American hunter and outdoor writer (1910–1977)

Warren Kempton Page (1910 – January 22, 1977) was an American hunter and outdoor writer for magazines.

== Biography ==
Page was born in 1910, in New Bedford, Massachusetts, and grew up fishing. He graduated from Harvard University in 1931. He was an English teacher at the Lawrenceville School until World War II, when he enlisted to the United States Navy and taught gunnery to fellow soldiers; he retired at the rank of lieutenant. He married Martha Lutz, having two children together. He became an alcoholic following World War II, but quit in the 1940s.
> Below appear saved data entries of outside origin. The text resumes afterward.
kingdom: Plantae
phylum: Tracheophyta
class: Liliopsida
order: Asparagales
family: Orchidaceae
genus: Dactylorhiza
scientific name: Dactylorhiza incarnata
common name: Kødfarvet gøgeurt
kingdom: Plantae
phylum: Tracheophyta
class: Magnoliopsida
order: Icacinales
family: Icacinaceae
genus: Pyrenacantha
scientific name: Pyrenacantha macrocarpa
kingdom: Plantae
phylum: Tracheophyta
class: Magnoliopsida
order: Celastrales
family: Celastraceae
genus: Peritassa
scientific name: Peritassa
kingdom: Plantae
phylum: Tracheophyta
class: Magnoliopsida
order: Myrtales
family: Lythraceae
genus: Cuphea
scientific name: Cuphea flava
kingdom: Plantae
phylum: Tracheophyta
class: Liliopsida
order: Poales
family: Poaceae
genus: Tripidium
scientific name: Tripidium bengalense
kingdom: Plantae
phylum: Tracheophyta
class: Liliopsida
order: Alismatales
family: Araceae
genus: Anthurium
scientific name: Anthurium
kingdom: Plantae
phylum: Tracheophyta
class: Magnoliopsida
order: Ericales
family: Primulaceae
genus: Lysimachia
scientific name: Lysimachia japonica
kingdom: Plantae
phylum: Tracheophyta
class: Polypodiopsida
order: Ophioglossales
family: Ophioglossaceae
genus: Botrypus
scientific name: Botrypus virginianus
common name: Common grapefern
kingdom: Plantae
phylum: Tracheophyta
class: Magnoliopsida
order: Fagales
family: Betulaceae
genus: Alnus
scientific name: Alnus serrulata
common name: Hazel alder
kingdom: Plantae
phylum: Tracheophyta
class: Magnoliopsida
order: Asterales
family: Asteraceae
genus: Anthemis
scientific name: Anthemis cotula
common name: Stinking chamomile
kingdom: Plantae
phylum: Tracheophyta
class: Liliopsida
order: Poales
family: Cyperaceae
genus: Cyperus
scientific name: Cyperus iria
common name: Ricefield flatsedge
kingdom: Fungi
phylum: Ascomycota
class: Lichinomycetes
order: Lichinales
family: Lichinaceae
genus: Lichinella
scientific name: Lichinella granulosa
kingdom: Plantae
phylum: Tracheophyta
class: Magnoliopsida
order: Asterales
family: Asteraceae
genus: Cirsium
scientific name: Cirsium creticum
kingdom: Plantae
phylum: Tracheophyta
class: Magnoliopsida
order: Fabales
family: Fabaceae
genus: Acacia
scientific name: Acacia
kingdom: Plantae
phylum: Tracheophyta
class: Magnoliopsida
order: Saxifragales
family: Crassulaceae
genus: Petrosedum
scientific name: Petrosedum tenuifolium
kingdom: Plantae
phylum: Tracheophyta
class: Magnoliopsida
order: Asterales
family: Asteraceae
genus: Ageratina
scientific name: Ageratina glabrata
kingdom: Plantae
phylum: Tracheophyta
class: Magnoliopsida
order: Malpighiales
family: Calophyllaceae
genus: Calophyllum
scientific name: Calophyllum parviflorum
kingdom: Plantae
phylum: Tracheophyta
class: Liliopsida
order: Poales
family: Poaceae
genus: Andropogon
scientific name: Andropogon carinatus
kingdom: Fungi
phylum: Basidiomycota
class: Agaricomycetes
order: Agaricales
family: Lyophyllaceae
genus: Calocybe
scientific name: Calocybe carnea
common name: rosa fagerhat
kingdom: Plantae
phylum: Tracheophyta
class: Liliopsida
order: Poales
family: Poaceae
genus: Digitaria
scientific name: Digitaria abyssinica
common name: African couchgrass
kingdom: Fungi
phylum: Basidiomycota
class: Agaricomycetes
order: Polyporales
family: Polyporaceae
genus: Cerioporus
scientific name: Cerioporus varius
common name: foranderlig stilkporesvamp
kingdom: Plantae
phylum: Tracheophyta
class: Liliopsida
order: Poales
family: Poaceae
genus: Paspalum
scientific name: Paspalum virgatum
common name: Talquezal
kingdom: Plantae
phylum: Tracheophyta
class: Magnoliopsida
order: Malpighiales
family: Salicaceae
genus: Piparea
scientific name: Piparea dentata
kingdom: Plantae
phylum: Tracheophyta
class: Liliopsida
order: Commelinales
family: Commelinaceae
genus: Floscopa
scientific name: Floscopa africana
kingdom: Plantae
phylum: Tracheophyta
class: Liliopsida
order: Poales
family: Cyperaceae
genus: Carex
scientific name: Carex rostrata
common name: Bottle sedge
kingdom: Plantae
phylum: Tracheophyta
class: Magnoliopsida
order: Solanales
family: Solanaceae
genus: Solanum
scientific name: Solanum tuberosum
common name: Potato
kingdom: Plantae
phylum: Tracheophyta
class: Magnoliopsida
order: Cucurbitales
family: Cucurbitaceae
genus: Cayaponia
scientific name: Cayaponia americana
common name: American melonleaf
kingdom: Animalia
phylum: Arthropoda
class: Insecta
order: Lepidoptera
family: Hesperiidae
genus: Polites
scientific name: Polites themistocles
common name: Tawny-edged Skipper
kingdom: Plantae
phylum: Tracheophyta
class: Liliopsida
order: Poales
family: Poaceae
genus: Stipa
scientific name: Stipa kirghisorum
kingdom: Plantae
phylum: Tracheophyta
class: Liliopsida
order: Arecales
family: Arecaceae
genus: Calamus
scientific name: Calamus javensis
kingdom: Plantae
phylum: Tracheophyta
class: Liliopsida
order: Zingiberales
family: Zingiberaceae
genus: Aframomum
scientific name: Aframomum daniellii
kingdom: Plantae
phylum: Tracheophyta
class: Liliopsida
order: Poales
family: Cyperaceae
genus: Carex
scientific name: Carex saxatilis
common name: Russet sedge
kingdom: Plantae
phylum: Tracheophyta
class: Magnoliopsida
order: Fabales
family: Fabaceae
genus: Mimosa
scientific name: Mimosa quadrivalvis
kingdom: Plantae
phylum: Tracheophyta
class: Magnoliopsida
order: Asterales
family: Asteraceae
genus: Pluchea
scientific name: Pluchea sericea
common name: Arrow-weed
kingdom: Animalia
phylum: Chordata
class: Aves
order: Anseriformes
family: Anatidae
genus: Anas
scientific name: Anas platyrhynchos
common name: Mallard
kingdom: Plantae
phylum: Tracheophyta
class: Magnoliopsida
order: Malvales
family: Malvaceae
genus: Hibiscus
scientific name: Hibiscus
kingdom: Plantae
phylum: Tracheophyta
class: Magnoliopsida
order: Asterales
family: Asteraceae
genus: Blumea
Page was an avid hunter, and hunted in Africa, Australia and India, with Field & Stream editor Hugh Grey—who hired Page to the magazine in 1947. Page had hunted most major species of the regions. He primarily hunted with 7mm Mashburn Super Magnum ammunition and a Remington firearm. He also received the Weatherby Award in 1958, organized the national benchrest shooting tournament, was a co-commissioner for the International Council for Game and Wildlife Conservation, and formed the National Shooting Sports Foundation in 1961. He was a member of the African Wildlife Foundation, the Camp Fire Club and Ducks Unlimited, among other clubs and organizations. He was also inducted into the Hunting and Bench Rest Hall of Fame.

Page was an editor for Field & Stream for 24 years and wrote more than 600 articles in his career. He retired in 1971. He died on January 22, 1977, aged 67, in New Canaan, Connecticut.